While a state of emergency has been declared in Massachusetts, Gov. Charlie Baker has said the Department of Public Health is not recommending the statewide closure of schools. He said the decision on whether or not to close is being left to district leaders, based on the specific circumstances within their community.
“People should be making those decisions based on the facts associated with their school,” Baker said of leaving the decision to district and school leaders on Friday.
In Boston, Mayor Marty Walsh — after initially indicating schools would remain open — announced Friday that the city’s schools would be closed starting March 17, with plans to re-open the week of April 27.
In her letter, Najimy pointed out that already there has been widespread closing of public schools.
“More is needed,” she wrote. “The piecemeal approach is ineffective. We must take action on a statewide basis to protect students, educators, and the health of Massachusetts families.”
Read the full statement from the MTA below:
For the good of students, educators and our communities, the MTA is calling today for all public schools in the Commonwealth to shut down immediately for two weeks, while preparing for a longer closure if necessary. This urgent step is needed to make a significant and consistent impact on the spread of COVID-19, which we all know is a potentially deadly virus.
Already, we are seeing widespread closings of public schools as preK-12 districts work to follow the guidelines set forth by public health officials to mitigate the spread of COVID-19. But more is needed. The piecemeal approach is ineffective. We must take action on a statewide basis to protect students, educators, and the health of Massachusetts families.
We fully recognize the impact this will have — and it is a step that we do not take lightly. Furthermore, closing schools requires a series of supportive measures. As it occurs, we are calling on cities, counties and the state to develop social safety nets that will ensure the ongoing well-being of everyone in our Commonwealth.
The state must assist communities in making sure that all children who rely on schools for access to food will still have a way to receive meals.
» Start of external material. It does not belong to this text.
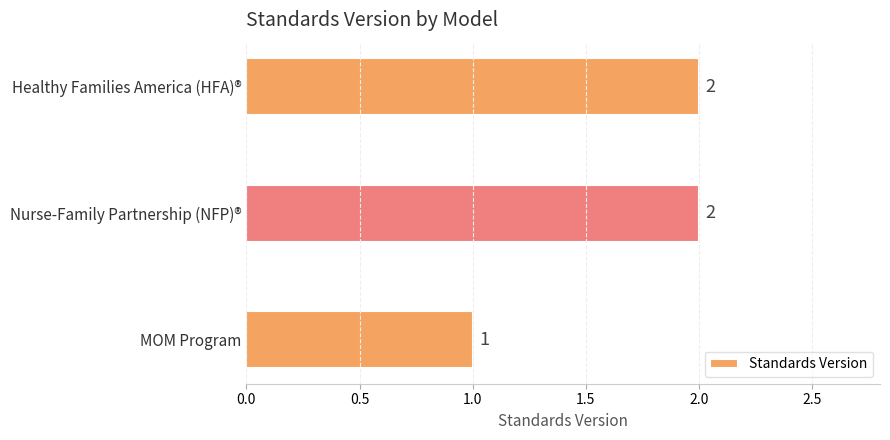

What is the difference between the second highest and minimum values?

1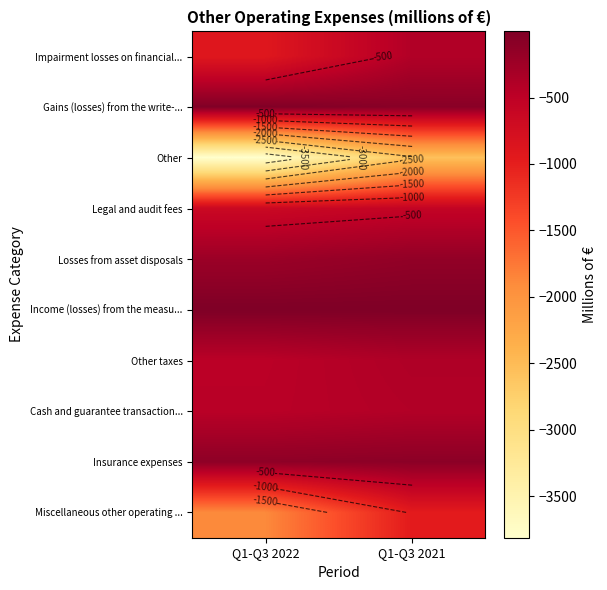

At which category does the chart reach its peak across all series?

Q1-Q3 2022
Our government must also set up financial assistance for families when caretakers and parents need to stay home with children.
After two weeks, the closure can be revisited — and either extended or ended, as dictated by imperative health needs.
Where our public colleges and universities are concerned, we need to take similarly substantive measures to ensure the health, safety and well-being of students, faculty and staff. We call for the cancellation of on-campus classes for the rest of the spring term and time to allow for preparation for the one-time emergency use of remote learning. In addition, the state must make provisions to care for college students who are housing or food insecure.
As these steps are taken, all school and college employees – regardless of whether they are salaried, contingent or paid hourly – must continue to receive paychecks when their workplaces modify the way they operate. All educators, including Education Support Professionals and adjunct faculty members, must be given full access to critical benefits, including coronavirus testing, affordable health insurance and paid family and medical leave. They must receive whatever care they need to stay healthy and to help reduce the spread of COVID-19.
Many of our higher education members are already being asked to deliver courses online. These educators need the technology, training and other supports to make this endeavor successful for students. They must also have the other resources required to maintain a productive teaching and learning environment.
Finally, the MTA is calling for cancellation of the MCAS tests this spring. Our students and educators are experiencing an extraordinary public health crisis and an incredible amount of stress. Removing the mandate of testing will allow for the flexibility necessary to balance the education and health needs of our students, families and communities.
This is a time for consistency, leadership and urgent action at both the state and national levels – qualities that have been sorely lacking so far during the coronavirus crisis. Now is the time for decisive action to protect students, families, educators and everyone else in our communities. We demand that it be taken.